Part 1: Greatest Challenges

Part 2:Reverse Logistics Trails Forward Logistics

Part 3: Big Data and Costly Returns

Part 4: When the Last Mile is the First

Big Data and Costly Returns

Just as advanced data analytics are proving more and more valuable for forward logistics, they are critical for better understanding returns, everything from the time it takes a consumer to return a product to when in a buying season or a product cycle there’s a greater chance for returns. Big data can be applied, not just to assess returns, but to better understand consumer buying patterns. This can help determine future demand, knowledge that can be applied to everything from marketing and pricing to order patterns from suppliers. The more data on returns that can be analyzed, the more likely returns can be trimmed in the future.

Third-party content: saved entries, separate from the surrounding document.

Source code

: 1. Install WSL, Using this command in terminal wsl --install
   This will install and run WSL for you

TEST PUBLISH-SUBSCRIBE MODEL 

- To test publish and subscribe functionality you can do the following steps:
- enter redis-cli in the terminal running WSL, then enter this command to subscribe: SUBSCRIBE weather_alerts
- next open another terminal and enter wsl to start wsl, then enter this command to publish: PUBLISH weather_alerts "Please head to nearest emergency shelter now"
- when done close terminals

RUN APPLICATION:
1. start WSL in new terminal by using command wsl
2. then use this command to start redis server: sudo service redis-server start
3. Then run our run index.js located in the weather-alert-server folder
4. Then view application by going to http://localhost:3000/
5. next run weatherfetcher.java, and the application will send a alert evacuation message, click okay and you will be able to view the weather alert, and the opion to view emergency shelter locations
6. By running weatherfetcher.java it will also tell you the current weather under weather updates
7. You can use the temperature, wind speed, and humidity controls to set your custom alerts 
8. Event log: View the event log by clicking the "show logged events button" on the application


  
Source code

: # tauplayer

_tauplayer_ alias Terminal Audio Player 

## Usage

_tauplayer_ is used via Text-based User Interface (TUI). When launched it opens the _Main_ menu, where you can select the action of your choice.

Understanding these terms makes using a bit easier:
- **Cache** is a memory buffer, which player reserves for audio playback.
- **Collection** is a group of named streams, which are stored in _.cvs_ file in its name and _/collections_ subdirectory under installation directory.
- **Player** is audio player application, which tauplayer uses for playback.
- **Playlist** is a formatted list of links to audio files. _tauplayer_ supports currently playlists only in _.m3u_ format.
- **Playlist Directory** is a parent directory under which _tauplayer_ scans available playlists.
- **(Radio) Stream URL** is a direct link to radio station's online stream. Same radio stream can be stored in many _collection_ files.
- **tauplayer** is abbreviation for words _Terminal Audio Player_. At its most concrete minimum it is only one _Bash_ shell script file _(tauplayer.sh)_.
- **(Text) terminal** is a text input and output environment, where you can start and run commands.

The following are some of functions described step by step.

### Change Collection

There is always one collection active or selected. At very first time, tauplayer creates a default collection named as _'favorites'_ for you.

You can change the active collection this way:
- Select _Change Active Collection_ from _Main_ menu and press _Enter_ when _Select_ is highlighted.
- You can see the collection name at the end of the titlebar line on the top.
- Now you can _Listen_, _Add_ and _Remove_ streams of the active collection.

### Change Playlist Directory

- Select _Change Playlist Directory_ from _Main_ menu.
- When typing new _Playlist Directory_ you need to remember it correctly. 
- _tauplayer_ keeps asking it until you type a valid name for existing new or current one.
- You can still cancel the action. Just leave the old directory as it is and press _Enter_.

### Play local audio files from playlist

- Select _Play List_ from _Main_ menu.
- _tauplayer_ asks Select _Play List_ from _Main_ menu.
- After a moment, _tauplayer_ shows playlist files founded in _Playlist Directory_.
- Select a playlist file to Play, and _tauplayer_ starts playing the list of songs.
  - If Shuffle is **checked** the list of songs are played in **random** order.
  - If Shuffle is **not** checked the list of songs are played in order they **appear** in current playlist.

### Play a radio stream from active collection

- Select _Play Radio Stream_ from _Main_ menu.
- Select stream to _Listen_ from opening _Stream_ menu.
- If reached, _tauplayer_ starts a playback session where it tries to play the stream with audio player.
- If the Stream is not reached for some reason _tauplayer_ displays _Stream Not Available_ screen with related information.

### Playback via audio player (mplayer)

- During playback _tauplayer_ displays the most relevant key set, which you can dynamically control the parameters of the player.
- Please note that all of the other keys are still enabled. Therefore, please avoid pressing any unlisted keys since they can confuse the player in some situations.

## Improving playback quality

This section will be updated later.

“It’s incredible how much data we’re collecting on consumers now,” said Manzione. “We’re creating profiles that are unique to not only the individual but we can cross-reference across multiple consumers, across all consumers, to really understand patterns that will reduce returns.”

Returns technology providers “are trying to help customers get their arms around all the different types of analytics surrounding returns and how to make better decisions about how to avoid returns, how do you make better decisions on your purchasing and your forward logistics forecasting and how do you get better prepared for returns that are coming back,” added Waldrop.

Those in the industry see a point where data analytics will predict the odds that a good is going to be returned, and when, which will allow retailers to build that probability in their costing model, both for the product and for the individual buying it.

Manzione, for one, pinpointed retailers who provide goods on a monthly subscription model as being in the forefront of this trend, citing cosmetics and baby products as two successful categories. They are using data to make better decisions on what goods to offer. “The returns to those companies are going dramatically lower month to month because [these companies] have a better understanding based on the data they’re getting on what the consumer wants,” he said.